Les députés espagnols ont approuvé jeudi d’extrême justesse l’impopulaire plan d’austérité, d’un montant de 15 milliards d’euros, du gouvernement socialiste, lors d’un vote révélateur du profond isolement de José Luis Rodriguez Zapatero, qui a sauvé sa tête sur le fil.
MADRID (AFP) - Les députés espagnols ont approuvé jeudi d’extrême justesse l’impopulaire plan d’austérité, d’un montant de 15 milliards d’euros, du gouvernement socialiste, lors d’un vote révélateur du profond isolement de José Luis Rodriguez Zapatero, qui a sauvé sa tête sur le fil.
Une seule voix d’avance (169 votes pour, 168 contre, et 13 abstentions) a permis l’adoption du décret-loi du gouvernement incluant une baisse de salaire pour les fonctionnaires dès juin et un gel des retraites en 2011 afin d’accélérer la réduction des importants déficits publics du pays.
Le gouvernement socialiste, qui avait juré de ne jamais toucher aux acquis sociaux, a été contraint d’annoncer ces mesures sous la pression des marchés et de ses partenaires européens.
Il espère économiser 15 milliards d’euros en 2010 et 2011 afin d’accélérer la réduction des déficits publics qui ont explosé à 11,2% du PIB en 2009 et que Madrid veut ramener à 3% en 2013.
Un vote négatif aurait probablement entraîné la chute du Premier ministre Zapatero et eu des répercussions désastreuses pour l’Espagne et la zone euro sur des marchés financiers déjà extrêmement nerveux.
L’influent quotidien El Pais (centre-gauche) décrivait ce vote de "tellement important qu’une défaite du gouvernement supposerait (...) la fin abrupte de la législature" tandis que le journal de droite ABC en appelait en Une à "la nécessité nationale" d’élections anticipées.
"Ces mesures sont douloureuses, mais indispensables", avait déclaré avant le vote la ministre de l’Economie et des Finances, Elena Salgado, devant un parlement archicomble.
Seuls les députés socialistes, qui n’ont pas la majorité absolue, ont approuvé le texte.

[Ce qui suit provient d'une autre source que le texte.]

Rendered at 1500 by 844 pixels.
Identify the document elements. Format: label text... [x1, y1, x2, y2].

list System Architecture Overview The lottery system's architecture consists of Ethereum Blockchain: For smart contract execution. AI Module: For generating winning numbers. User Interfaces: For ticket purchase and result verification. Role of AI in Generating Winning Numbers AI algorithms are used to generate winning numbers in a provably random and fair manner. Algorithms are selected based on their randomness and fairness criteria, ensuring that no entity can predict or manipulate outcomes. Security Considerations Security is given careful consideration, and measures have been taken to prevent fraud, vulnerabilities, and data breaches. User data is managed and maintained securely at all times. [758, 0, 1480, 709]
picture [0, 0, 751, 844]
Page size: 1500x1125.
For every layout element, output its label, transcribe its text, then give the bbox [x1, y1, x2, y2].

Les autres groupes parlementaires ont voté contre -à l’image des conservateurs du Parti populaire (PP), hostiles au gel des retraites, ou des écolo-communistes, remontés contre la baisse des salaires des fonctionnaires -, ou bien se sont abstenus.
Le texte a été sauvé grâce à l’abstention des 10 députés nationalistes catalans de Convergencia i Unio (CiU), qui ont invoqué le sens de la "responsabilité".

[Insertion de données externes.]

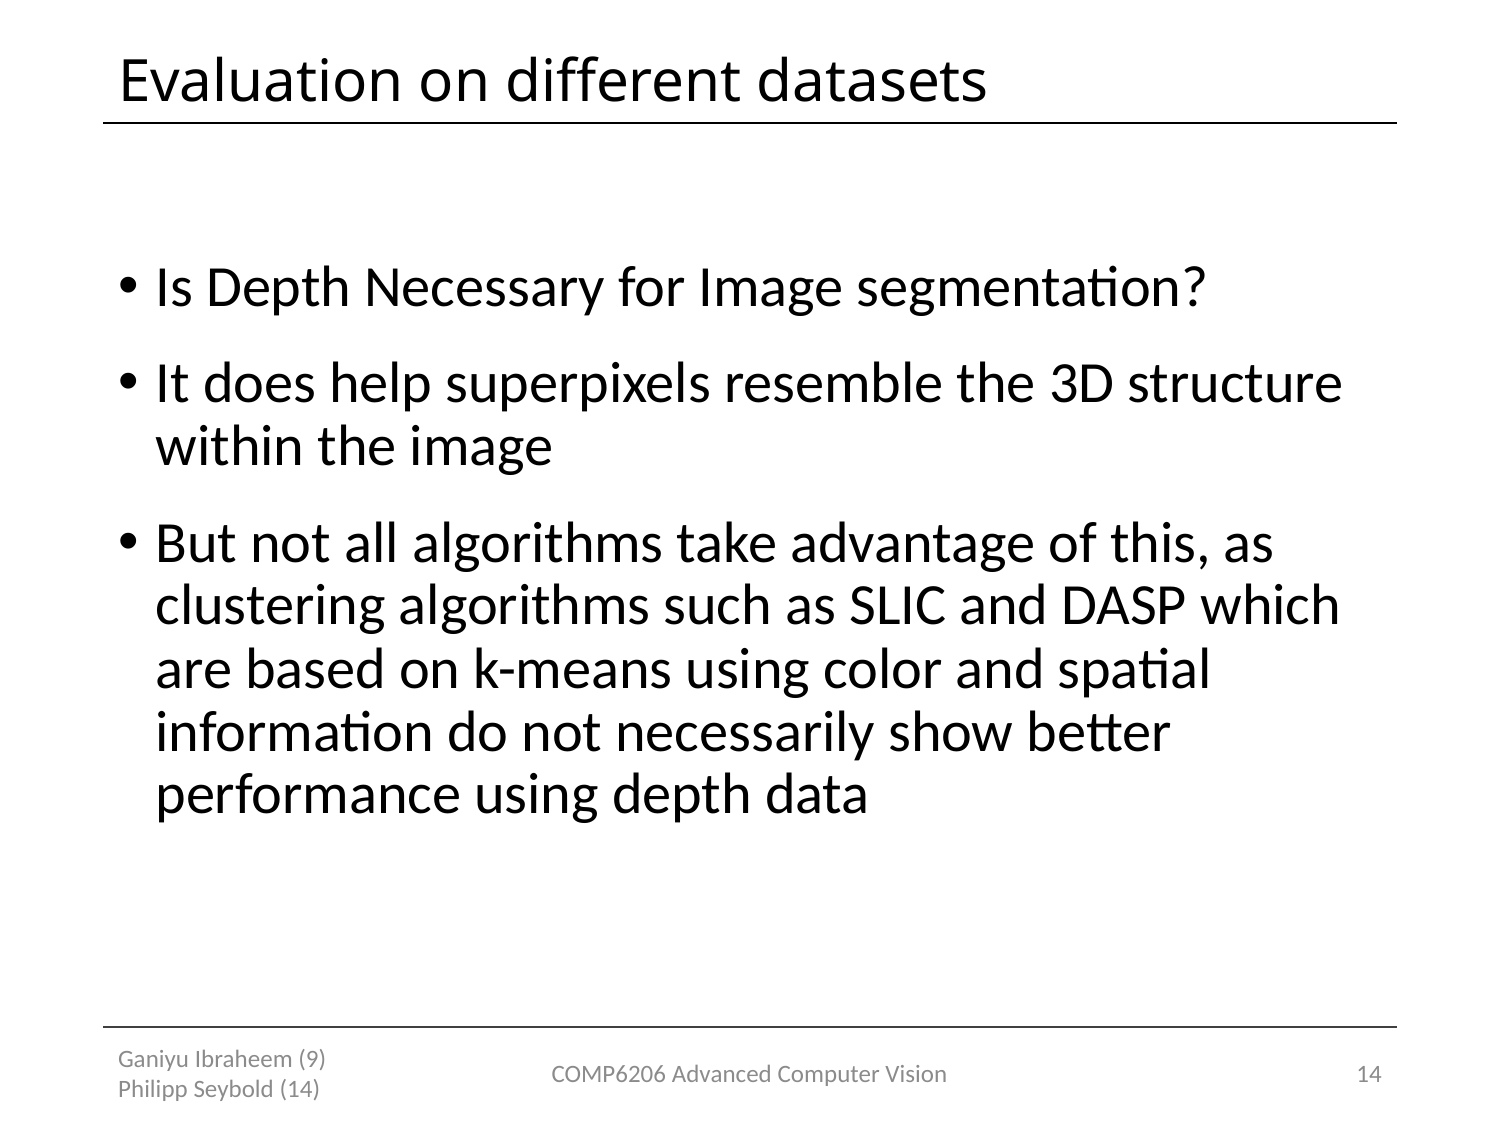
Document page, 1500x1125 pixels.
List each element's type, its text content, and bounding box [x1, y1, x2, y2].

title Evaluation on different datasets [103, 41, 1397, 124]
list Is Depth Necessary for Image segmentation? It does help superpixels resemble the 3D structure within the image But not all algorithms take advantage of this, as clustering algorithms such as SLIC and DASP which are based on k-means using color and spatial information do not necessarily show better performance using depth data [103, 248, 1397, 972]
slide_number Ganiyu Ibraheem (9) Philipp Seybold (14) [103, 1042, 358, 1103]
slide_number 14 [1059, 1042, 1397, 1103]
footer COMP6206 Advanced Computer Vision [496, 1042, 1004, 1103]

"Tout le monde sait ce qui arriverait si le gouvernement n’avait pas la capacité de faire passer ce texte. La Bourse plongerait et le marché châtierait notre dette (...). Je ne veux pas que l’Espagne soit mise sous tutelle comme la Grèce", a expliqué leur secrétaire général Josep Antoni Duran i Lleida.
Mais le leader des nationalistes catalans a fait payer cher sa neutralité à M. Zapatero, tassé dans son fauteuil, le visage fermé et sombre.
"Votre temps est fini", lui a-t-il lancé. "Ne convoquez pas d’élections maintenant parce que le pire qui pourrait arriver à ce pays en pleine crise économique serait de se retrouver sans gouvernement".
"Faites les devoirs qu’on vous impose de l’extérieur (...) et quand arrivera le vote du budget (2011, ndlr) et que vous ne pourrez pas le faire approuver, convoquez les élections", a-t-il ajouté.
Mauvais augure pour M. Zapatero : les députés du Parti nationaliste basque (PNV) ont voté contre son décret-loi, alors que ce parti est celui qui a permis au gouvernement de faire adopter ses précédentes lois budgétaires.
En chute libre dans l’opinion selon un récent sondage, M. Zapatero va maintenant s’atteler à la restructuration des caisses d’épargne régionales plombées par l’éclatement de la bulle immobilière et à une délicate réforme du marché du travail, qui l’a contraint à annuler jeudi un voyage au Brésil.
Un nouveau bras de fer est en vue avec les syndicats qui ont appelé à une grève des fonctionnaires le 8 juin et n’excluent pas une grève générale, alors que le FMI a appelé lundi Madrid à des réformes structurelles "d’urgence".